View of the City of London at dusk
Martin Keene/PA Images via Getty Images

London's financial services sector attracted more foreign investment last year than any of its global counterparts, according to a new report by the city's governing body.

The city's financial district secured more foreign direct investment (FDI) last year than eight other major hubs, according to a report from the City of London Corporation published Wednesday.

It said that London secured 55 FDI projects in 2017 — more than twice the number of those received by New York and Frankfurt. An FDI project is generally an overseas investment into a new or existing project where the foreign investor secures majority-ownership.

Despite Brexit uncertainty, London attracted 28 percent of all FDI projects secured by the nine financial centers assessed (London, Dublin, Frankfurt, Hong Kong, Luxembourg, New York City, Paris, Singapore, and Tokyo).

Singapore first for total value

However, the total value of foreign investment into the city's financial services sector was £4.23 billion ($5.54 billion) last year — placing the city in second place to Singapore, which received capital investments from overseas worth £4.73 billion.

Hong Kong's financial services received investments worth £3.37 billion, while New York's FDI totalled £0.71 billion — placing the city behind Tokyo, Dublin and Paris. Meanwhile, financial services across the U.K. secured overseas investments worth £8.6 billion between 2013 and 2017.

Political tension

London's market continued to boom amid political tension, with financial services exports totalling £68 billion in 2017 — more than New York and Singapore combined.

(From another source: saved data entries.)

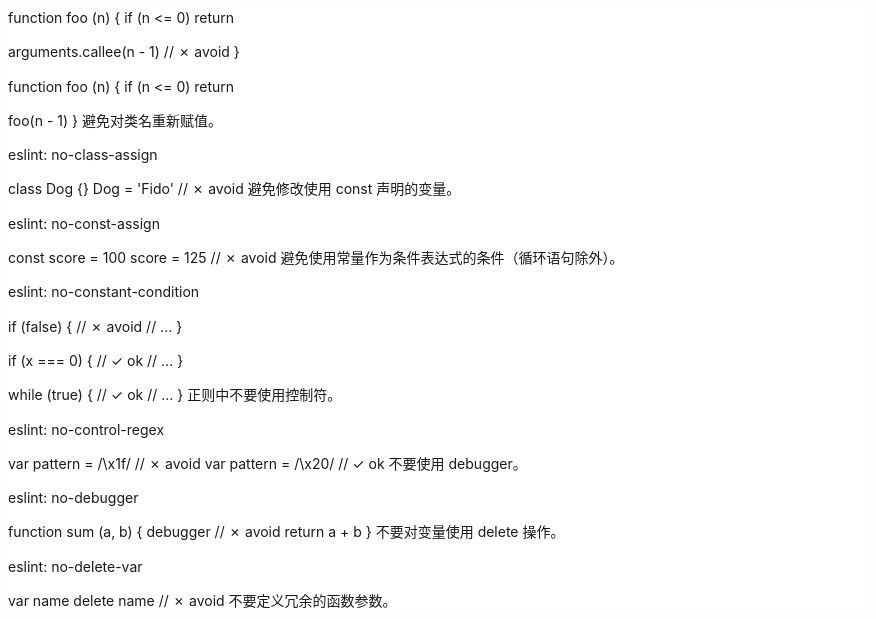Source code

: function foo (n) {
  if (n <= 0) return

  arguments.callee(n - 1)   // ✗ avoid
}

function foo (n) {
  if (n <= 0) return

  foo(n - 1)
}
避免对类名重新赋值。

eslint: no-class-assign

class Dog {}
Dog = 'Fido'    // ✗ avoid
避免修改使用 const 声明的变量。

eslint: no-const-assign

const score = 100
score = 125       // ✗ avoid
避免使用常量作为条件表达式的条件（循环语句除外）。

eslint: no-constant-condition

if (false) {    // ✗ avoid
  // ...
}

if (x === 0) {  // ✓ ok
  // ...
}

while (true) {  // ✓ ok
  // ...
}
正则中不要使用控制符。

eslint: no-control-regex

var pattern = /\x1f/    // ✗ avoid
var pattern = /\x20/    // ✓ ok
不要使用 debugger。

eslint: no-debugger

function sum (a, b) {
  debugger      // ✗ avoid
  return a + b
}
不要对变量使用 delete 操作。

eslint: no-delete-var

var name
delete name     // ✗ avoid
不要定义冗余的函数参数。
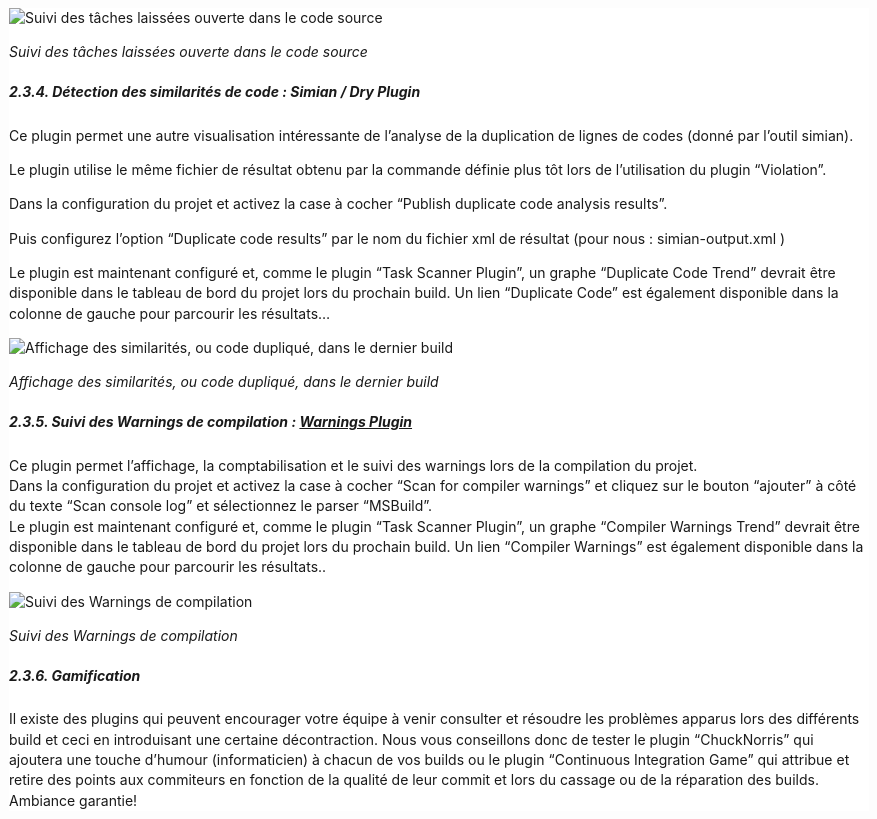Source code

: ![Suivi des tâches laissées ouverte dans le code source](../images/article_jenkins/metrique_02_OpenTasks.png "Suivi des tâches laissées ouverte dans le code source")

*Suivi des tâches laissées ouverte dans le code source*

##### 2.3.4. Détection des similarités de code : Simian / Dry Plugin

Ce plugin permet une autre visualisation intéressante de l’analyse de la
duplication de lignes de codes (donné par l’outil simian).

Le plugin utilise le même fichier de résultat obtenu par la commande
définie plus tôt lors de l’utilisation du plugin “Violation”.

Dans la configuration du projet et activez la case à cocher “Publish
duplicate code analysis results”.

Puis configurez l’option “Duplicate code results” par le nom du fichier
xml de résultat (pour nous : simian-output.xml )

Le plugin est maintenant configuré et, comme le plugin “Task Scanner
Plugin”, un graphe “Duplicate Code Trend” devrait être disponible dans
le tableau de bord du projet lors du prochain build. Un lien “Duplicate
Code” est également disponible dans la colonne de gauche pour parcourir
les résultats…

![Affichage des similarités, ou code dupliqué, dans le dernier build](../images/article_jenkins/metrique_06_Similarités.png "Affichage des similarités, ou code dupliqué, dans le dernier build")

*Affichage des similarités, ou code dupliqué, dans le dernier build*

##### 2.3.5. Suivi des Warnings de compilation : [Warnings Plugin](https://wiki.jenkins-ci.org/display/JENKINS/Warnings+Plugin)

Ce plugin permet l’affichage, la comptabilisation et le suivi des
warnings lors de la compilation du projet.  
Dans la configuration du projet et activez la case à cocher “Scan for
compiler warnings” et cliquez sur le bouton “ajouter” à côté du texte
“Scan console log” et sélectionnez le parser “MSBuild”.  
Le plugin est maintenant configuré et, comme le plugin “Task Scanner
Plugin”, un graphe “Compiler Warnings Trend” devrait être disponible
dans le tableau de bord du projet lors du prochain build. Un lien
“Compiler Warnings” est également disponible dans la colonne de gauche
pour parcourir les résultats..

![Suivi des Warnings de compilation](../images/article_jenkins/metrique_03_Warnings.png "Suivi des Warnings de compilation")

*Suivi des Warnings de compilation*

##### 2.3.6. Gamification

Il existe des plugins qui peuvent encourager votre équipe à venir
consulter et résoudre les problèmes apparus lors des différents build et
ceci en introduisant une certaine décontraction. Nous vous conseillons
donc de tester le plugin “ChuckNorris” qui ajoutera une touche d’humour
(informaticien) à chacun de vos builds ou le plugin “Continuous
Integration Game” qui attribue et retire des points aux commiteurs en
fonction de la qualité de leur commit et lors du cassage ou de la
réparation des builds. Ambiance garantie!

Catherine McGuinness, policy chairman of the City of London Corporation, said the U.K.'s financial services district was a "magnet" for foreign investors, helping to generate major capital projects — long-term projects that help companies build or maintain assets such as facilities and equipment.

"The U.K. leads the world when it comes to exporting financial services and we have a number of strengths that appeal to investors," she said in a press release Wednesday.

"We cannot, however, afford to take this position for granted. Foreign investment flows can shift quickly so it is vital that we secure a positive Brexit deal that provides confidence and clarity for the sector. This will help to attract investment in the future of London and the U.K."

In June, the U.K.'s Department for International Trade published figures showing that foreign investment into the wider U.K. economy fell by 9 percent between 2016/17 and 2017/18.

New investments were down by 5 percent, with mergers and acquisitions falling by 13 percent. The biggest overseas investor into the U.K. was the U.S., according to the department's report.

John Glen, economic secretary to the U.K. Treasury, told CNBC via email that he was not concerned about Brexit's impact on London's financial services district.

"The U.K. is and will remain the preeminent center for global finance, long after we leave the EU," he said. "So the fact that our financial services sector is securing more foreign investment than its global competitors comes as no surprise, and will be welcomed by the 1 million people working in the industry across the country."

"But of course our status is not taken for granted — we continue to do everything we can to maintain and enhance our world-leading position."

The City of London Corporation selected the world's top nine financial services destinations for its study.